Former Booz Allen Hamilton employee Harold Thomas Martin III is accused by the Department of Justice of theft of government property and unauthorized removal of classified documents. Stock of the NSA contractor firm took a dip as the news broke. This further scars the company’s reputation that is already bearing the weight of the Edward Snowden revelations of 2013, bringing to light the mass United States government surveillance program that proved very controversial to the public. Whether the intentions of Martin are political is yet to be seen.

Expose Retaliation Hits BuzzFeed

“Hacking group targets interactive media site”

Hacking group OurMine seems to have targeted BuzzFeed, odd considering the group often sets its sights on digital accounts of CEO’s, venture capitalists, and celebrities. The attack on BuzzFeed focused on manipulating the text or completely deleting certain articles related to the groups reputation, in which the website exposed that OurMine may be a solo hacker teenager from Saudi Arabia.

New Malware Can Monitor Webcam, Microphone

“New piggyback virus can access software”
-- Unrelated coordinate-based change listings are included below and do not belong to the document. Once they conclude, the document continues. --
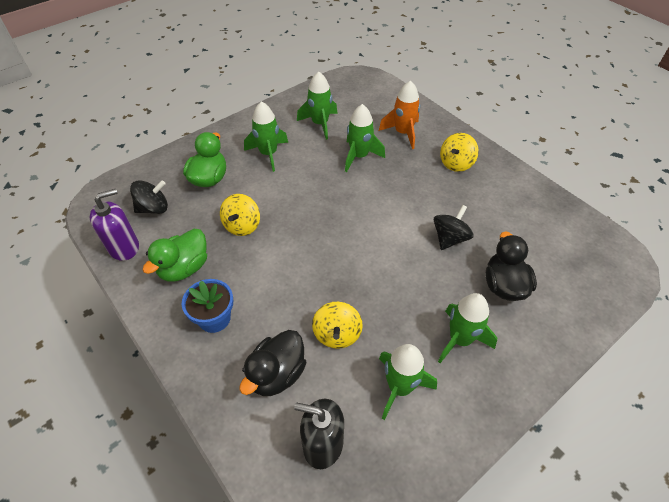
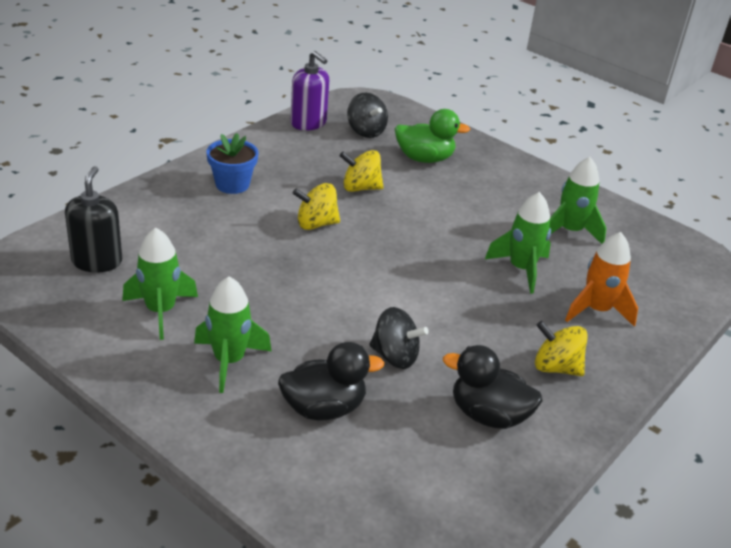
camera: 75 degrees right, 15 degrees down
(184, 268) = (291, 159): green duck -> none
(268, 154) = (487, 195): green rocket -> none
(277, 374) = (172, 228): black duck -> black duck (488, 415)
(337, 334) = (224, 264): yellow spinning top -> yellow spinning top (316, 224)

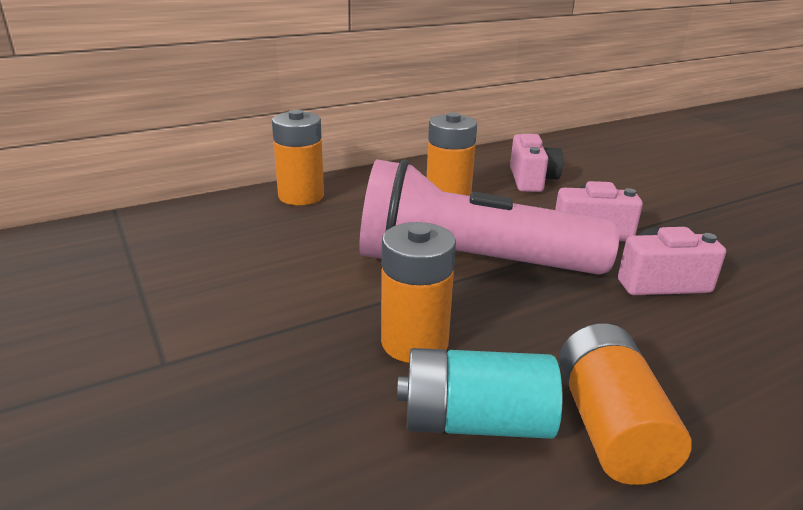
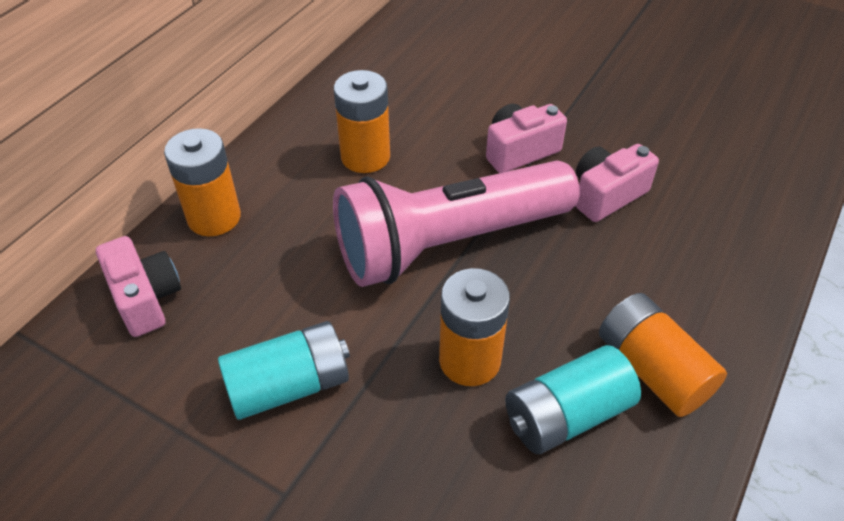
camera: 30 degrees left, 20 degrees up
(247, 299) = (289, 385): none -> turquoise battery
(531, 180) = (424, 93): pink camera -> pink camera (146, 298)

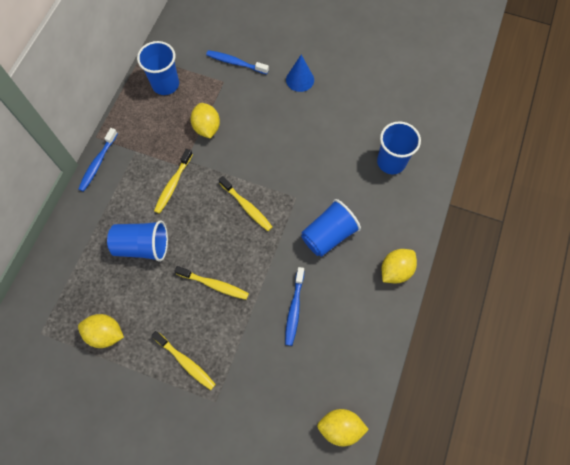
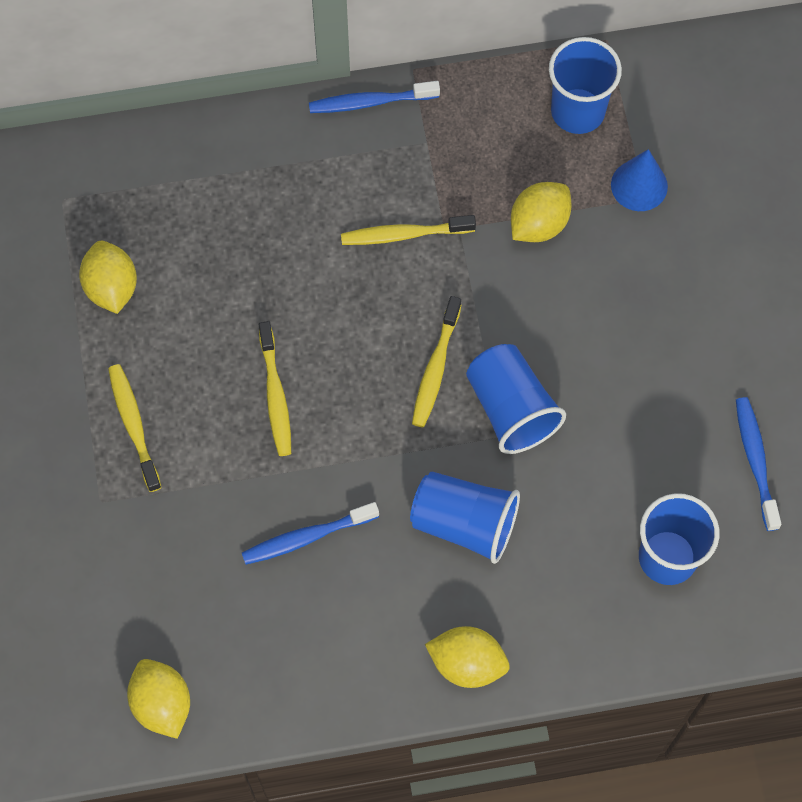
camera: 60 degrees right, 0 degrees up
(142, 246) = (274, 254): blue cup -> blue cup (511, 408)
(186, 362) = (133, 425): yellow toothbrush -> yellow toothbrush turned 150 degrees clockwise
(235, 63) = (695, 195): blue toothbrush -> blue toothbrush (755, 461)
(300, 79) = (733, 318): blue cone -> blue cone (639, 185)

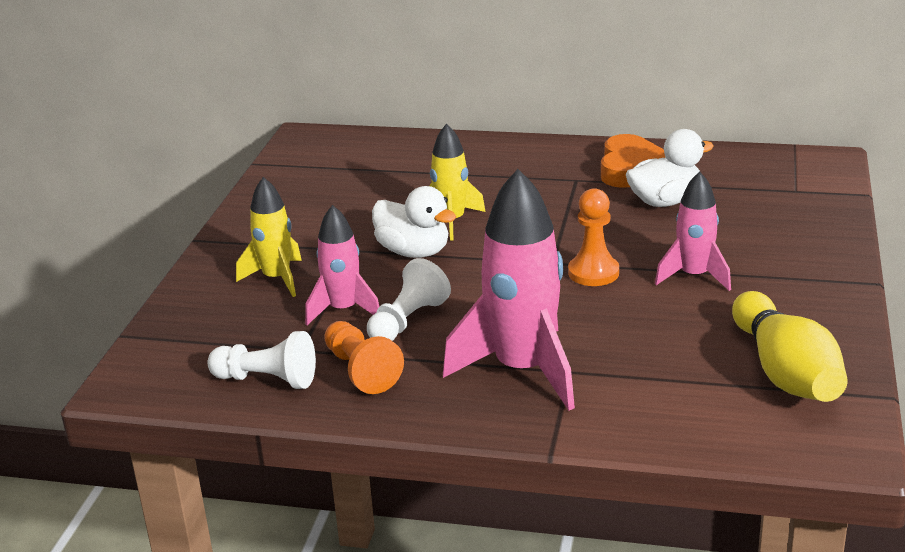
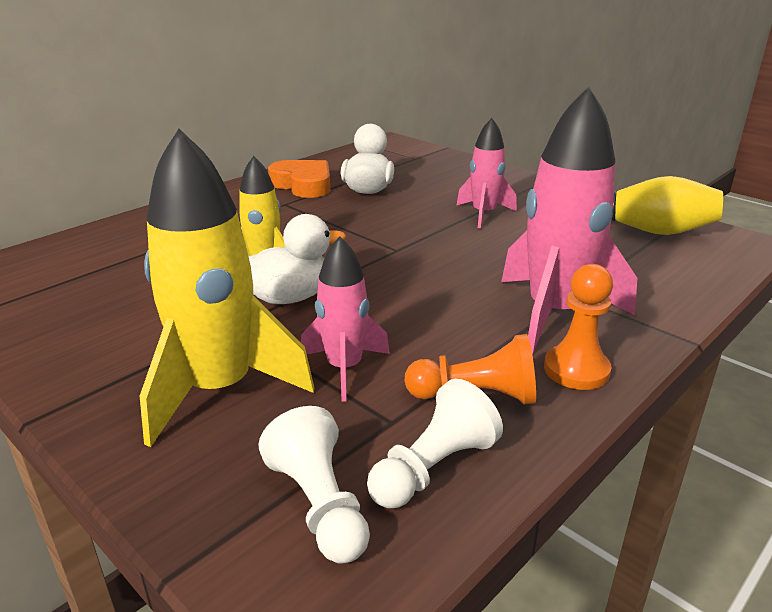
camera: 60 degrees left, 0 degrees up
(277, 279) = (219, 389): yellow rocket -> yellow rocket, size x1.73
(407, 321) = (410, 340): white pawn -> white pawn (319, 505)
(593, 273) = (434, 241): orange pawn -> orange pawn (576, 370)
Malware used for covert surveillance is far from new. The NSA has several programs that can monitor voice or video without the notice of a laptops user. However this is not the case with Apple products, as they have a hardwired indicator that notifies the user when the webcam is on. Now this may no longer be the case. Researcher Patrick Wardle explains that a new piggyback virus is able to access webcam and speaker functions without any notification to the user.

eCommerce Malware Stealing Card Data

“Powerfront, OpenCart among affected”

Researchers are monitoring a cybercriminal campaign that have been plaguing several eCommerce sites since at least March of this year. Dubbed ‘Magecart’ by RiskIQ, the malicious software attacks the payment sources of the internet commerce sites, stealing customer personal information and card data.